No hubo debutantes ganadores ni sorpresas. Felipe Aguilar respondió a su favoritismo y ganó el Abierto de Chile. Y lo hizo a su estilo, a su nivel. 

Un -22, récord de cancha en Las Brisas de Chicureo, fue suficiente para llevarse el triunfo con tranquilidad. Es que sus dos vueltas de 64 (-8) marcaron una ventaja que era casi imposible alcanzarla para la cuarta ronda. Así el valdiviano jugó una final libre de presión y compitiendo contra dos récords. 

Uno lo logró y otro no. El conseguido fue el récord del acumulado más bajo de las Brisas de Chicureo. Notable -22 que, a partir de la tercera ronda, no tuvo quien le pisara los tobillos. 

El otro registro pertenece al anterior, pero en un Abierto de Chile. El del European Tour lo tenía con -23 hasta que el canadiense Wil Bateman se lo arrebató con -24 el año pasado. La misión de este 2016 era conseguirlo nuevamente. Pero el chileno hizo 69(-3) y, en realidad, no fue algo que tuviera reflexión. Valían otras cosas. 

Sí, porque Aguilar consiguió su tercer título en este torneo. De los jugadores vigentes es quien tiene más victorias. Había un triple empate con Alvarado y Tullo, pero el N°1 está en otro nivel y lo justificó con este triunfo. Además, a pesar que solo habían tres extranjeros en el field, un chileno volvió a ganar desde 2011. La copa se quedó en casa. 

El segundo lugar fue para el argentino Thomas Baik con -18. Un poco menos de distancia con Aguilar hubiese sido interesante para la última ronda, porque el transandino le ponía. Este domingo anotó la mejor tarjeta con un 66 (-6). Fue al ataque, pasará lo que pasara. Igual que Joaco Niemann, que ganó en Varones y 3º en la general con -14. 

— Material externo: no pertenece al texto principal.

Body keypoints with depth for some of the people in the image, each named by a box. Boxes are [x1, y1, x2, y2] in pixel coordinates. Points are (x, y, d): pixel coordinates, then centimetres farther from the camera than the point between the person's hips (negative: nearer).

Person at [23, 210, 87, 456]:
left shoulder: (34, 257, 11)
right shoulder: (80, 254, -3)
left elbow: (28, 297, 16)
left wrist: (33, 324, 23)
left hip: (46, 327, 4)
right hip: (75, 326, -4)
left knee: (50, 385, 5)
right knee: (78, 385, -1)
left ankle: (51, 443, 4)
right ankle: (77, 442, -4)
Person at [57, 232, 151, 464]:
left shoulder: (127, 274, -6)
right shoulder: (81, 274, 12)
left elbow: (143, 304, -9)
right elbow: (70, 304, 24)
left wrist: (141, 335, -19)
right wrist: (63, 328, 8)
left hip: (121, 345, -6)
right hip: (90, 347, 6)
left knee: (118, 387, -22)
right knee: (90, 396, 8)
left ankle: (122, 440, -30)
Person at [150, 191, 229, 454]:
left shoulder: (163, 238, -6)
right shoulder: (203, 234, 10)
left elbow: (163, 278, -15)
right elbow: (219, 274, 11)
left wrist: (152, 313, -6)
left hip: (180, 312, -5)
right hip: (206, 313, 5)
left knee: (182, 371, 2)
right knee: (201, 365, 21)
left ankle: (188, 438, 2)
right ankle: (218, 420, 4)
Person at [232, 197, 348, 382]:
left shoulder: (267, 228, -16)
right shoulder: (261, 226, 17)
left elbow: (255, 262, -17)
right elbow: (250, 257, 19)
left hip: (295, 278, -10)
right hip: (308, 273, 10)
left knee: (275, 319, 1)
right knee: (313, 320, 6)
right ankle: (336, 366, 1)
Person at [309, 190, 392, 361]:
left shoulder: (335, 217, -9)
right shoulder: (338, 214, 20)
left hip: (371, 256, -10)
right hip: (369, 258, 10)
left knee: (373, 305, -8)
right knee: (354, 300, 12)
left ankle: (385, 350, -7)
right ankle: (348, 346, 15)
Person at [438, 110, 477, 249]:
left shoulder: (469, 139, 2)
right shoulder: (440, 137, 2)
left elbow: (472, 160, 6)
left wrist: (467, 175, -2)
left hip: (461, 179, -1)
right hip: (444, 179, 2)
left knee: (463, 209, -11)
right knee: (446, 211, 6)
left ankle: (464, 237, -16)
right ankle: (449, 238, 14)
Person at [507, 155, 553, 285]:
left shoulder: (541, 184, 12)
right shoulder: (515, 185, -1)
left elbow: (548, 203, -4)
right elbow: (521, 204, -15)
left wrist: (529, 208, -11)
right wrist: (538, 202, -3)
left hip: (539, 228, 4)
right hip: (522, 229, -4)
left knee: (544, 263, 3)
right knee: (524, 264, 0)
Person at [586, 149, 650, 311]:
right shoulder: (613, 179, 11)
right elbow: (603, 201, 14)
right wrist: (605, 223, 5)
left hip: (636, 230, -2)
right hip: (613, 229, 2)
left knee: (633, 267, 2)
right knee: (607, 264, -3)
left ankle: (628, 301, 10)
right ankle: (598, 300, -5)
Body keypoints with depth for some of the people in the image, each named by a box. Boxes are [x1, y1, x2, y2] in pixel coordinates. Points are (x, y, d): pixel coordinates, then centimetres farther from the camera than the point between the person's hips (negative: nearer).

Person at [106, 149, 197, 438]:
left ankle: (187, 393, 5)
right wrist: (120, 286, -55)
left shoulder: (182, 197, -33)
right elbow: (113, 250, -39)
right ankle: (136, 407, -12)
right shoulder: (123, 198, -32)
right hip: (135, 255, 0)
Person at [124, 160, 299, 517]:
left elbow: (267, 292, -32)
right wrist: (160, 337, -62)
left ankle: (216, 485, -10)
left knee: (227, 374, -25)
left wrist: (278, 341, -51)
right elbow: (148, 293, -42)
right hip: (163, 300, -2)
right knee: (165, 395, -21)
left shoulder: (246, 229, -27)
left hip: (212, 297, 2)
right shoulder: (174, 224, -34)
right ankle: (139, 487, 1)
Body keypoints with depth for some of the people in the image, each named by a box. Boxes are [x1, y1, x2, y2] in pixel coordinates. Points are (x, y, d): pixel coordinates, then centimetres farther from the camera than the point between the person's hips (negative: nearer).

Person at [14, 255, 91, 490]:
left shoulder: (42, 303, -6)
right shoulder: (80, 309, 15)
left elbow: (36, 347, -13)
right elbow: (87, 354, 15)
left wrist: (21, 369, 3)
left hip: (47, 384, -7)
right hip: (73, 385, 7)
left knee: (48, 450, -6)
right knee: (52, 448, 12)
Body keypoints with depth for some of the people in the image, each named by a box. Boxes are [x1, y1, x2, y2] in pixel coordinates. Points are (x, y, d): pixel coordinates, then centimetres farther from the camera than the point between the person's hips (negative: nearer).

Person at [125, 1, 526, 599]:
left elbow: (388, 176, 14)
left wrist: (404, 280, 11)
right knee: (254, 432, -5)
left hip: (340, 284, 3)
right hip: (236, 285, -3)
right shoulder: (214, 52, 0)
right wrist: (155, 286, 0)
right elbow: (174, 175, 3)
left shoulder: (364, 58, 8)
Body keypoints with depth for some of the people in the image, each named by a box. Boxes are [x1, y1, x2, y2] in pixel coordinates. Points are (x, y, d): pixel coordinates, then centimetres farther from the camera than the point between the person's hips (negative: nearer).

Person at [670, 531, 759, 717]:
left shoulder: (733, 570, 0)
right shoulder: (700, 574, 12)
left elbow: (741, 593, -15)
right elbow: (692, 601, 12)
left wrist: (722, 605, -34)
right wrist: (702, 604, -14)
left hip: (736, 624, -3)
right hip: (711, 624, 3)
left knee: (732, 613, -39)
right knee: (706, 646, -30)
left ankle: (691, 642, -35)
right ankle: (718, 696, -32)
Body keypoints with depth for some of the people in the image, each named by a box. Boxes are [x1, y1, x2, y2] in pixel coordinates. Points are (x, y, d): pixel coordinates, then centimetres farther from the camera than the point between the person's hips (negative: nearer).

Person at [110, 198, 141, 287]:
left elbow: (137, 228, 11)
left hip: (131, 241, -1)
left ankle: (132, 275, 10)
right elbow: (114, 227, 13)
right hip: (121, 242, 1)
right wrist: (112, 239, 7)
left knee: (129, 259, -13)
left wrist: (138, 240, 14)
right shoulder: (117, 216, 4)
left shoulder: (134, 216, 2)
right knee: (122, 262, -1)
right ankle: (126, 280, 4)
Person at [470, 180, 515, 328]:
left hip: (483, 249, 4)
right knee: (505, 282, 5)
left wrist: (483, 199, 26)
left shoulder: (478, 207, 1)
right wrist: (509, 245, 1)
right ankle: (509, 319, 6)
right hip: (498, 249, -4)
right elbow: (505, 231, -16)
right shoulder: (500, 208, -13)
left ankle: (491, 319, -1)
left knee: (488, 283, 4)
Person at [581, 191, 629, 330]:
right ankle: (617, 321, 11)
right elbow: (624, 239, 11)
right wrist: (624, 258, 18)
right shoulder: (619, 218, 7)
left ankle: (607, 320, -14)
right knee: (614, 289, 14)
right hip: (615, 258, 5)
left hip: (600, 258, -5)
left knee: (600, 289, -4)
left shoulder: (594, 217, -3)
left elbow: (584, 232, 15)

Gustavo Silva quedó 4º con -11. El rancaguino podría ser el único de los cinco mejores que aproveche la invitación para jugar la final de las Series del Desarrollo y así postular al PGA Tour Latinoamericano. Mientras que en el 5º puesto empatados se ubicaron Antonio Costa y Mark Tullo con -8, quienes cumplieron su condición como favoritos para quedar entre los mejores. 

Mientras que en Damas, Carla Jané ganó el torneo. Un +4 fue suficiente para sacarle tres palos a Fran Vargas. Así, la joven, impone ilusión para el golf femenino, porque una victoria en el Abierto de Chile es el primer paso para exponerse en el extranjero, siempre y cuando se lo proponga.